Les Suisses ont voté en faveur du renvoi des étrangers criminels dès 2016, mais l'application de cette loi reste complexe. Tandis que l'Union démocratique du centre (UDC) insiste pour durcir leurs renvois, la Suisse tente comme elle le peut de convaincre les Etats réticents de récupérer leurs ressortissants.
L'an dernier, les autorités suisses ont ordonné 2446 expulsions. Mais seules 1668 personnes, soit 69%, ont réellement quitté la Suisse. L’année précédente, le taux était de 73% pour un nombre comparable de décisions.
Généralement, les renvois vers des pays européens, comme la Roumanie, l'Albanie ou le Kosovo, se déroulent dans de bonnes conditions grâce aux accords de réadmission. Mais qu'en est-il du Maghreb et d'autres pays étrangers vers lesquels la Suisse souhaite renvoyer des criminels?
Il y a quelques années, la Suisse a tenté de séduire la Tunisie avec des dons matériels, comme 40 lecteurs d’empreintes digitales et des programmes de formation destinés aux jeunes. Si les équipements ont trouvé leur utilité, les programmes de formation ont, eux, échoué. De manière générale, le pays se montre relativement ouvert aux réadmissions de ses ressortissants. Mais malgré un partenariat migratoire, la Suisse reste réticente à procéder à des expulsions, invoquant la situation des droits de l’homme, mise à mal dans le pays.
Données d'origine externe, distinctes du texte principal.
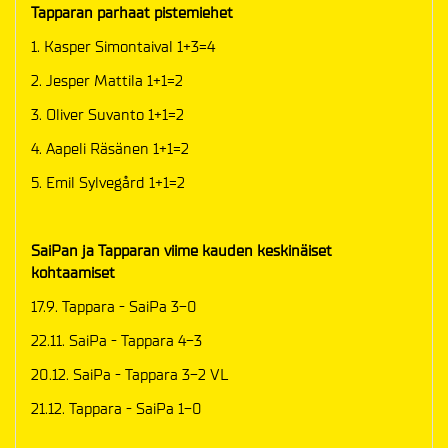
Tapparan parhaat pistemiehet
1. Kasper Simontaival 1+3=4
2. Jesper Mattila 1+1=2
3. Oliver Suvanto 1+1=2
4. Aapeli Räsänen 1+1=2
5. Emil Sylvegård 1+1=2
SaiPan ja Tapparan viime kauden keskinäiset
kohtaamiset
17.9. Tappara - SaiPa 3-0
22.11. SaiPa - Tappara 4-3
20.12. SaiPa - Tappara 3-2 VL
21.12. Tappara - SaiPa 1-0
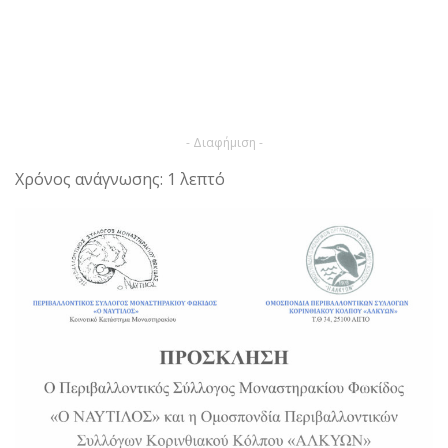
- Διαφήμιση -
Χρόνος ανάγνωσης: 1 λεπτό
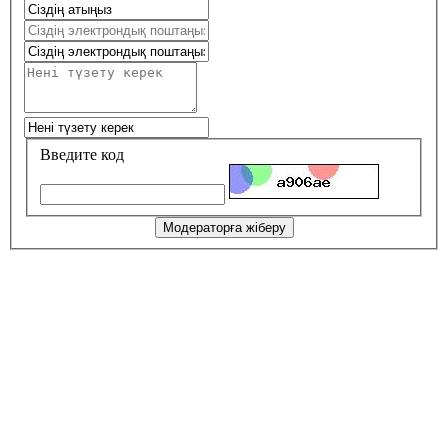
Введите код
Модераторға жіберу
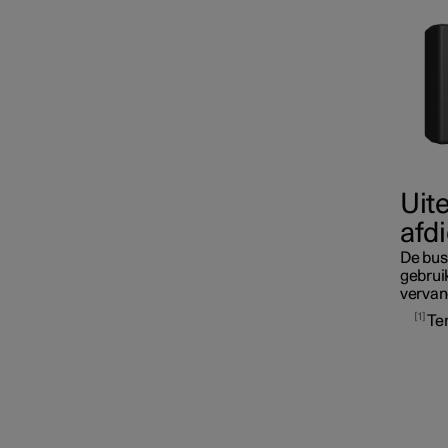
Zekeringen
Uit
afd
De bus
Accu
gebruik
vervang
1
Te
Service
Autostatus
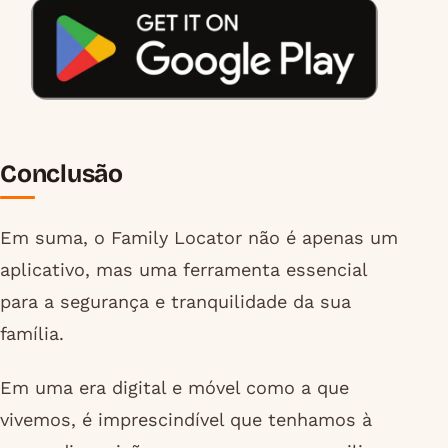
Conclusão
Em suma, o Family Locator não é apenas um
aplicativo, mas uma ferramenta essencial
para a segurança e tranquilidade da sua
família.
Em uma era digital e móvel como a que
vivemos, é imprescindível que tenhamos à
Comme il existe un dialogue migratoire de longue date et de bons canaux diplomatiques entre la Suisse et l'Algérie, les renvois sont généralement faciles à réaliser. Les chiffres le montrent également: avec 136 rapatriements et 276 aides au retour l'an dernier. L'Algérie s'est en outre engagée en faveur du rapatriement par un accord de réadmission.
Contrairement aux autres pays du Maghreb, il n'existe pas encore d'accord formel entre le Maroc et la Suisse. Les réadmissions ne sont donc pas garanties et dépendent souvent de la volonté et de la situation politique en vigueur. Le Conseil fédéral souhaite toutefois intensifier le dialogue et établir un accord.
Les renvois vers le Nigeria ont fait la Une des journaux lorsqu'un requérant d'asile est décédé pendant son expulsion en 2010. Après un arrêt temporaire, les rapatriements ont repris dans le cadre d'un nouveau partenariat migratoire. Le problème réside souvent dans le fait que les identités ne peuvent pas être clarifiées en raison de l'absence de documents.
Depuis la prise de pouvoir des talibans en 2021, la Suisse a pratiquement suspendu les rapatriements vers l'Afghanistan. Mais cela pourrait changer. Depuis cette année, les hommes «non-vulnérables», célibataires, majeurs et en bonne santé peuvent à nouveau être expulsés. Pour l'heure, seuls cinq hommes sur 13 ont été renvoyés de Suisse. Cela s'explique notamment par des obstacles pratiques: les talibans exigent que les documents ne soient plus délivrés à l'ambassade, mais seulement à Kaboul.
Malgré 7 millions de francs pour les écoles et les programmes de formation, le gouvernement érythréen refuse catégoriquement les réadmissions forcées. Face à cette impasse, le Conseil national a envisagé cette astuce: rapatrier les Erythréens déboutés via un pays tiers, comme le Sénégal ou le Rwanda. Mais aucun Etat n'a encore accepté ce rôle. Cette année, l'aide au développement destinée à ce pays a été suspendue.